INVESTMENT TERMINOLOGY

By: Richard M. Hetzer, Regional Vice President
        Financial Investors Trust


CALL is the right, but not the obligation, to buy an asset.

PUT is the right, but not the obligation, to sell an asset.

An example: You want to buy a share of IBM stock trading at $100 a share. You can pay a premium, something like $1, to buy a "call at 105", instead of the stock. What you want to do is if the price of one share of IBM stock rises above $105, execute your call. Simply, you're then buying a share for only $105 that is costing everyone else more. A put is the same thing, only in the reverse. You buy a put on stock you own so that if the price of that stock decreases to below your call level, you can sell at that higher level than the stock is actually worth at that moment in time.

 

FDIC provides insurance to cover deposits at participating banks and savings and loans. This insurance is provided through the Banking Insurance Fund.
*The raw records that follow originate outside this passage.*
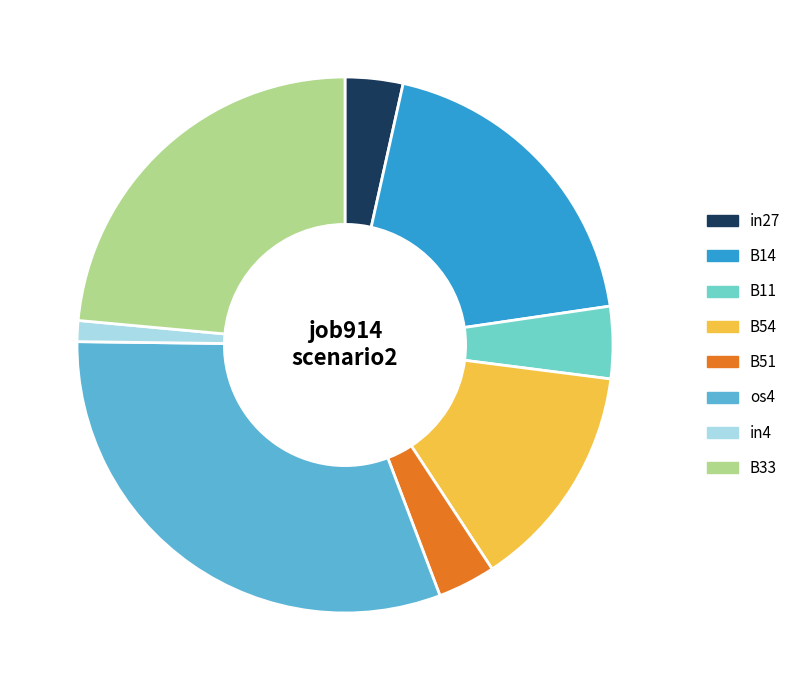

Do B54 and os4 together represent more than half of the pie?

No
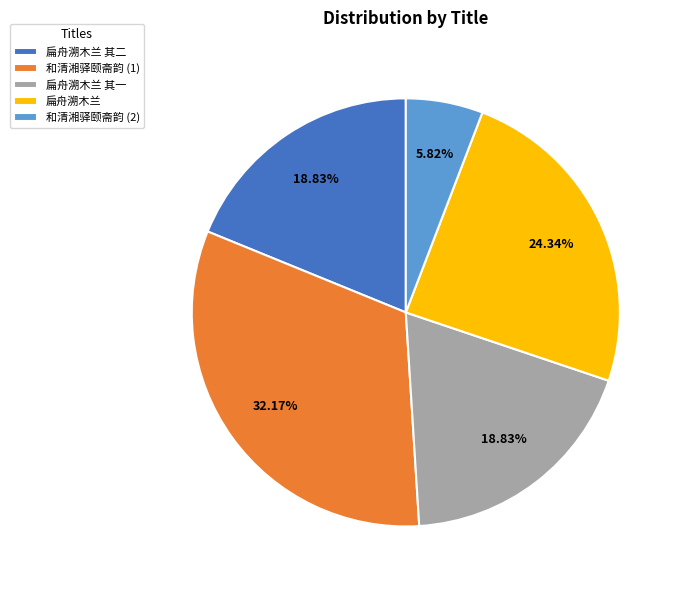

How many segments does this pie chart have?

5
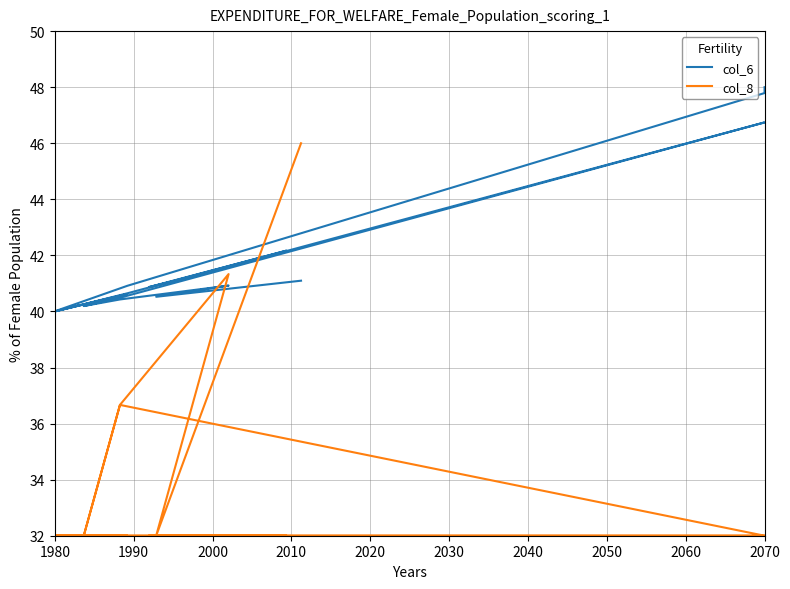

What is the maximum value shown in the chart?

48.0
It insures savings type accounts up to a maximum of $100,000 per depositor (not to be confused with per deposit) and demand deposit accounts up to $100,000 on non-interest bearing accounts. Special trust fund accounts may be eligible for additional insurance.

Diversification is an investment strategy using a variety of investments to help reduce risk of capital.

Liquidity is the ease of converting a particular financial holding into cash.

Maturity is when an investment is due for payment.

An obligation is money committed to a particular purpose, a formal and binding agreement or acknowledgement of a liability.

Your portfolio is all the securities held by you or the commercial paper held by a bank or other financial house.

A security is evidence of debt or property such as stock certificates or bonds.

Banker's acceptance refers to a bill of exchange drawn on or accepted by a bank to pay specific bills for one of its customers when the bills become due.

Bank Notes are promissory notes released by an authorized bank that is payable on demand to the bearer and can be used as cash. These notes are redeemable as money and are considered to by full legal tender.

CUSIP, basically a security identification number, stands for the American Bankers Association's Committee on Uniform Securities Identification Procedures that established alphabetical and numerical descriptions for securities traded on the exchanges and in over-the-counter markets.